But Anderson’s latest, Inherent Vice, raises questions about his intentions. It’s a film full of frustrating puzzles and riddles that don’t lead anywhere. One newspaper critic wondered whether Anderson was smoking some of the same stuff as the film’s protagonist, a stoned detective played by Phoenix.
Maybe that was the effect Anderson was going for. Or maybe the blame should go to Pynchon’s novel, which Anderson faithfully adapted. I’ve now watched Inherent Vice three times, and feel I understand it less with each viewing. It wallows in its weirdness. I would recount the plot for you, but it’s frankly beyond me (Entertainment Weekly called it “impenetrable”): something about a boat, an ex-girlfriend, a prosecutor, a white supremacist, a jazz saxophonist, a conscience-stricken real estate developer, a police officer who performs fellatio on a popsicle, and a dentist who dies in a trampoline accident.
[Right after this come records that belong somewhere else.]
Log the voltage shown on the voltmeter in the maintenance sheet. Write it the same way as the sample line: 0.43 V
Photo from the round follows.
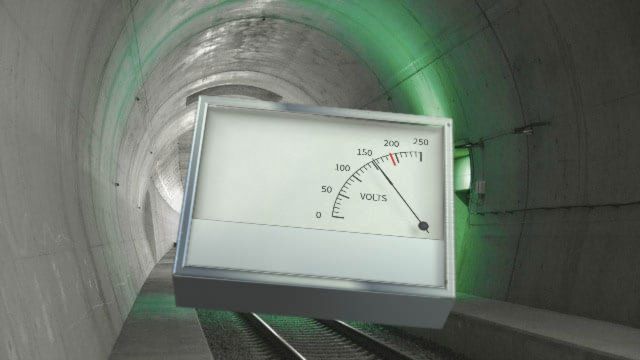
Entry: 150 V
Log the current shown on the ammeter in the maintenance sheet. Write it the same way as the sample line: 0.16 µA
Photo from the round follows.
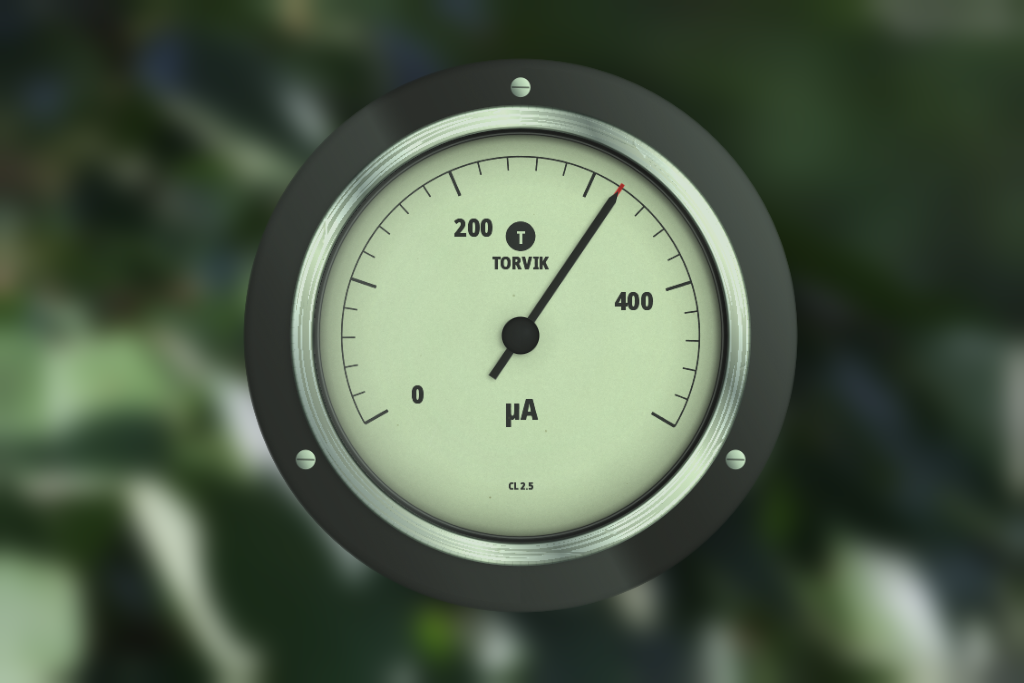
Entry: 320 µA
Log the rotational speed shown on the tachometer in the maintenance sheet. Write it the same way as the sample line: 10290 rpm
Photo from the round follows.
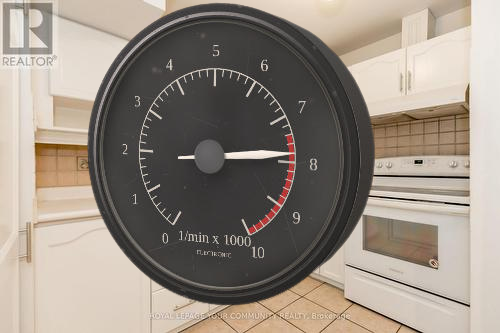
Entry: 7800 rpm
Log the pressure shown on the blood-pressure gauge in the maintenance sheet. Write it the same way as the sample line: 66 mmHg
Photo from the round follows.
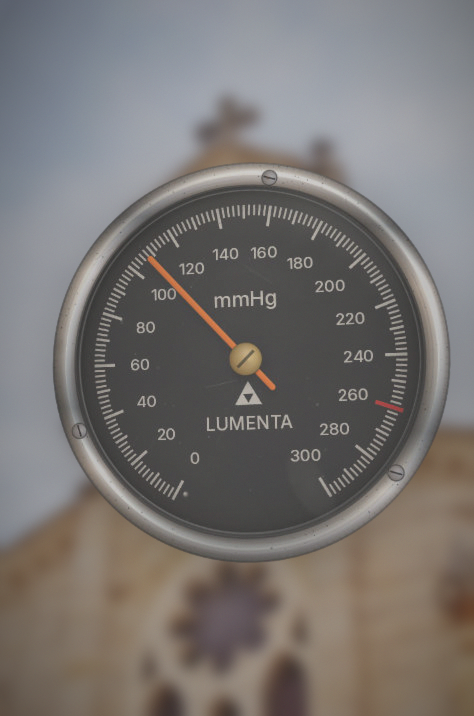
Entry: 108 mmHg
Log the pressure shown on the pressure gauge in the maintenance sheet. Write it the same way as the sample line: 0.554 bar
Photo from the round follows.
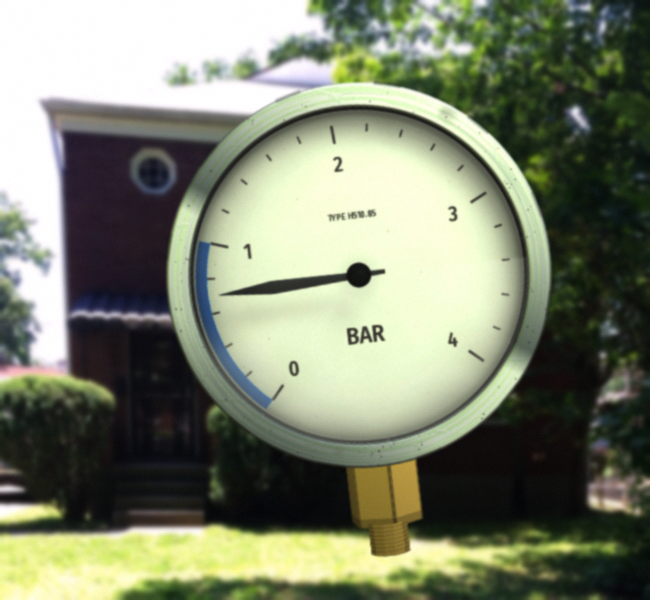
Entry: 0.7 bar
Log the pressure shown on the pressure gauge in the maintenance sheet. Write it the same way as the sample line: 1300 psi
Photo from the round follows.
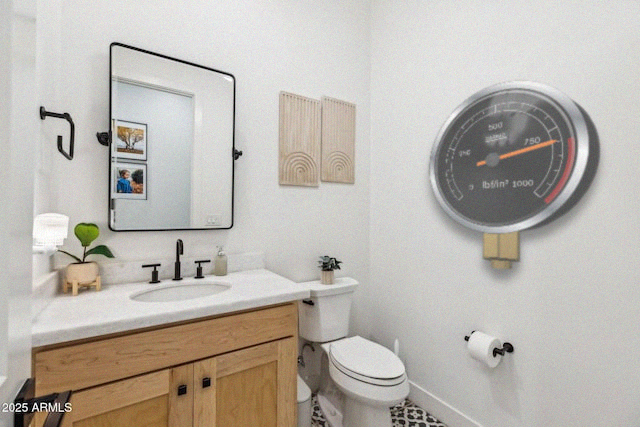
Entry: 800 psi
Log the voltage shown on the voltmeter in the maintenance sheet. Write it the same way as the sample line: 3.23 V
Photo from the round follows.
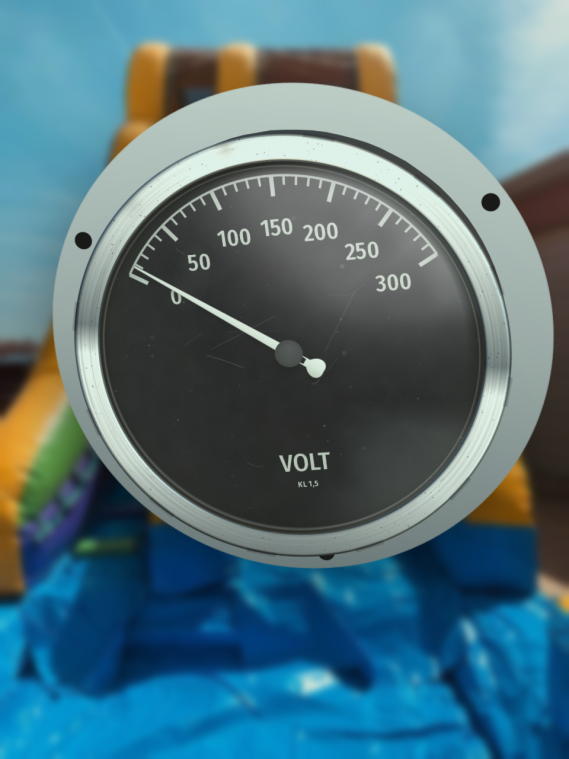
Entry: 10 V
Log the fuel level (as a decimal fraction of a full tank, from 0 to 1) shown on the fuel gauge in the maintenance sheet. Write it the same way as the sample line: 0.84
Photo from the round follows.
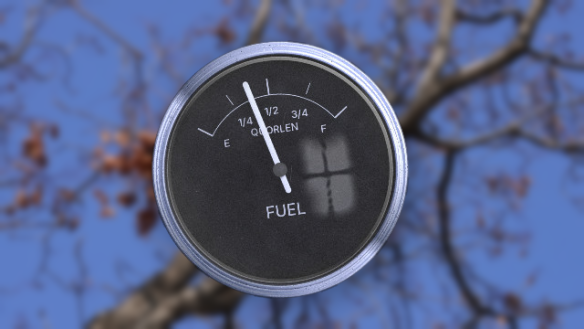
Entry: 0.375
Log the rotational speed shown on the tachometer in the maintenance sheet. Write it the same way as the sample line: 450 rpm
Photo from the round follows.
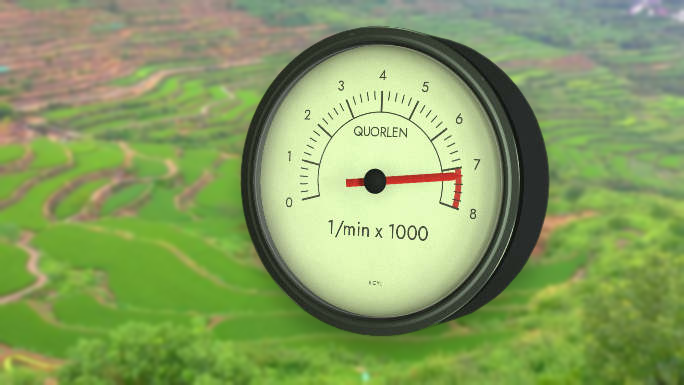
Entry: 7200 rpm
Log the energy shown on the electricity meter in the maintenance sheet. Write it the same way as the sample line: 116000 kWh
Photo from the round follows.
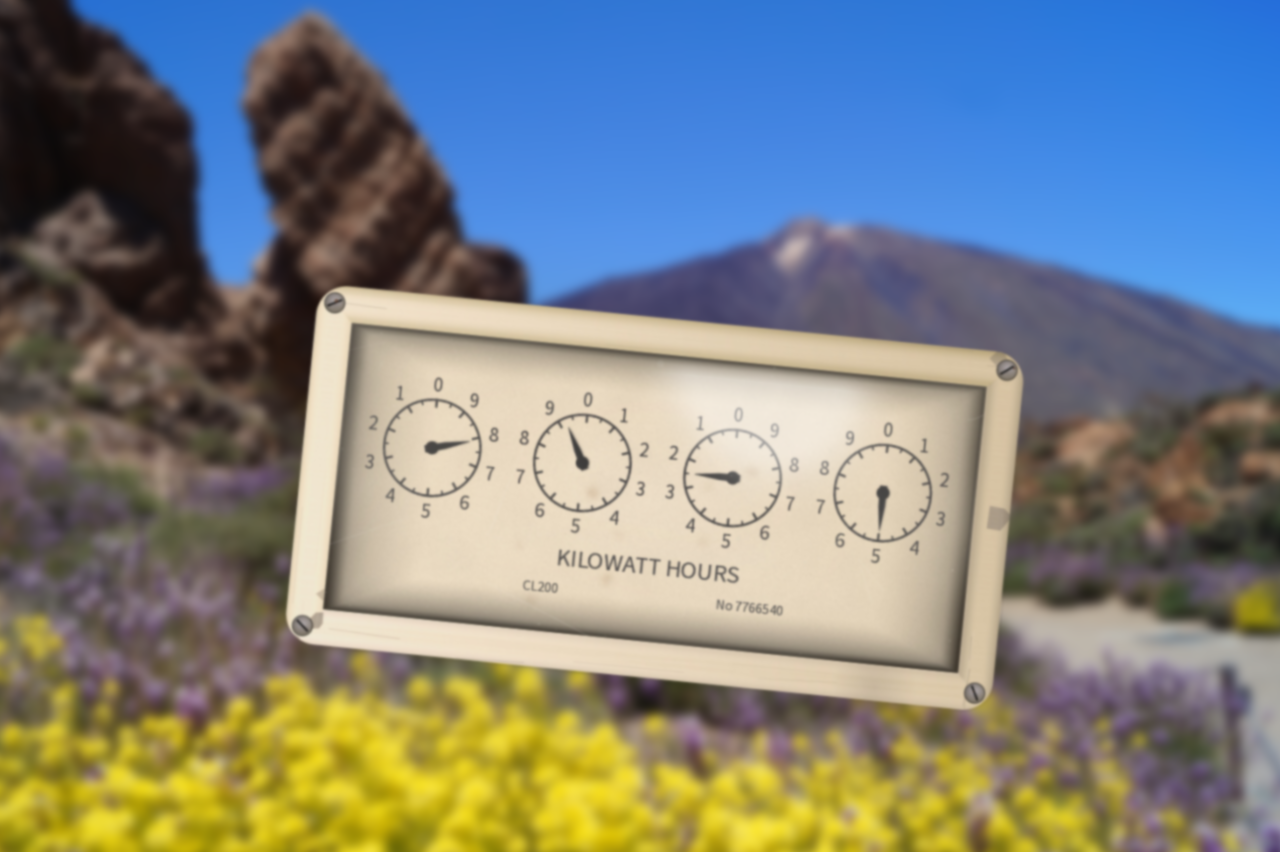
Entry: 7925 kWh
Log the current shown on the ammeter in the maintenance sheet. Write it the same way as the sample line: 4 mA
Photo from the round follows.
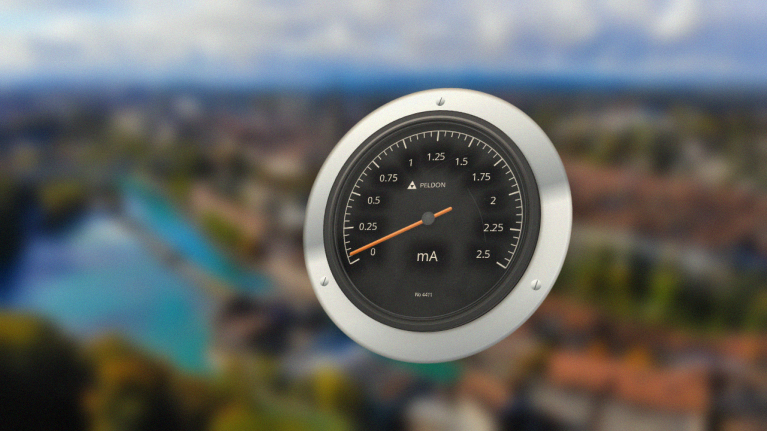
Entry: 0.05 mA
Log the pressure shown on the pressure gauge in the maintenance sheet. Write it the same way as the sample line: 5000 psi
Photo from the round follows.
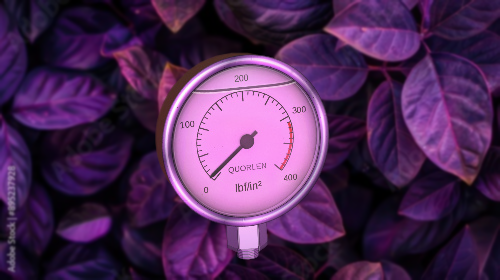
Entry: 10 psi
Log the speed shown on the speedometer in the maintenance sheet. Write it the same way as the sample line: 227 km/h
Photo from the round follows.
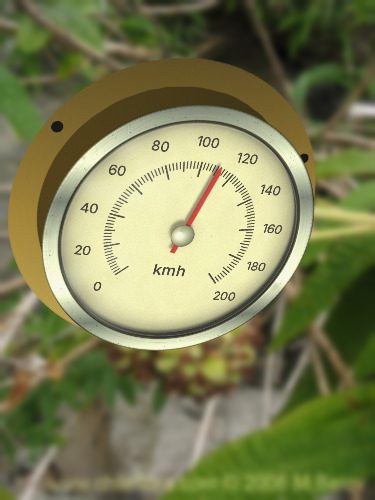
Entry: 110 km/h
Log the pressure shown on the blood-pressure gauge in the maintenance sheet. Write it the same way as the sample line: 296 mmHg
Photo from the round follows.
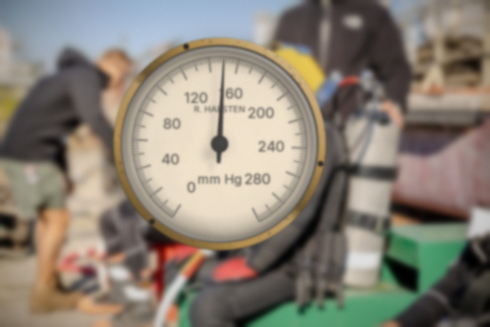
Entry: 150 mmHg
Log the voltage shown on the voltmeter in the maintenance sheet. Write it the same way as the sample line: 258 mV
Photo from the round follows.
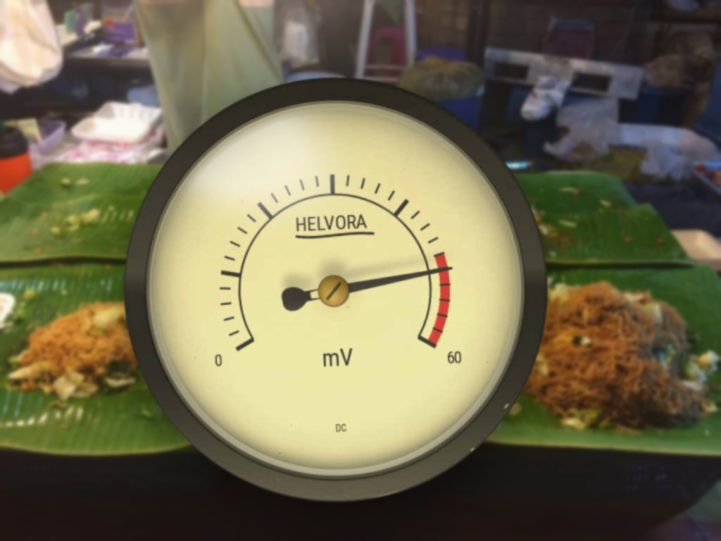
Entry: 50 mV
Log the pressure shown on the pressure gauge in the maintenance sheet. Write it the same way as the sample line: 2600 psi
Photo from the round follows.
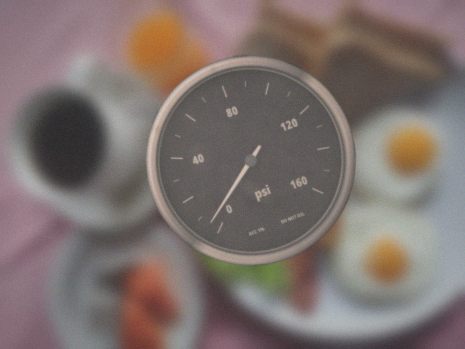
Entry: 5 psi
During the nearly two-and-a-half hour running time, I often felt taunted by the filmmaker’s deliberate incoherence. Anderson relies heavily on images of obstructed views—particularly of the ocean, barely seen in the slivers between houses—and a character who talks about a family whose members lived lives “of high density” and “incoherence.”
“So you’re here about … ?” one character asks Phoenix’s detective.
“Good question,” replies Phoenix, who doesn’t know.
Of course, if you don’t care about understanding what’s going on, the film can be enjoyed for its striking visuals (rockers eating pizza in the dining room of a Laurel Canyon house briefly becomes “The Last Supper”), and a few lines so great they belong on billboards. Such as: “You can only cruise the boulevards of regret so far—then you’ve gotta get back up on the freeway again.”
An inherent vice is a defect in a physical object that causes it to deteriorate because of fundamental instability. Maybe that explains how even the greatest director can crack up.
Or maybe, since this crazy film did earn Anderson an Oscar nomination, the fault lies elsewhere.
Maybe it’s our fault. Maybe it’s that Anderson is mirroring a California that is itself incoherent and has become too diverse to be contained by any one narrative. Could it be that, with the old California dream dead, we’ve lost the plot of this place, and all we have left are a collection of interesting characters who sometimes give us great lines?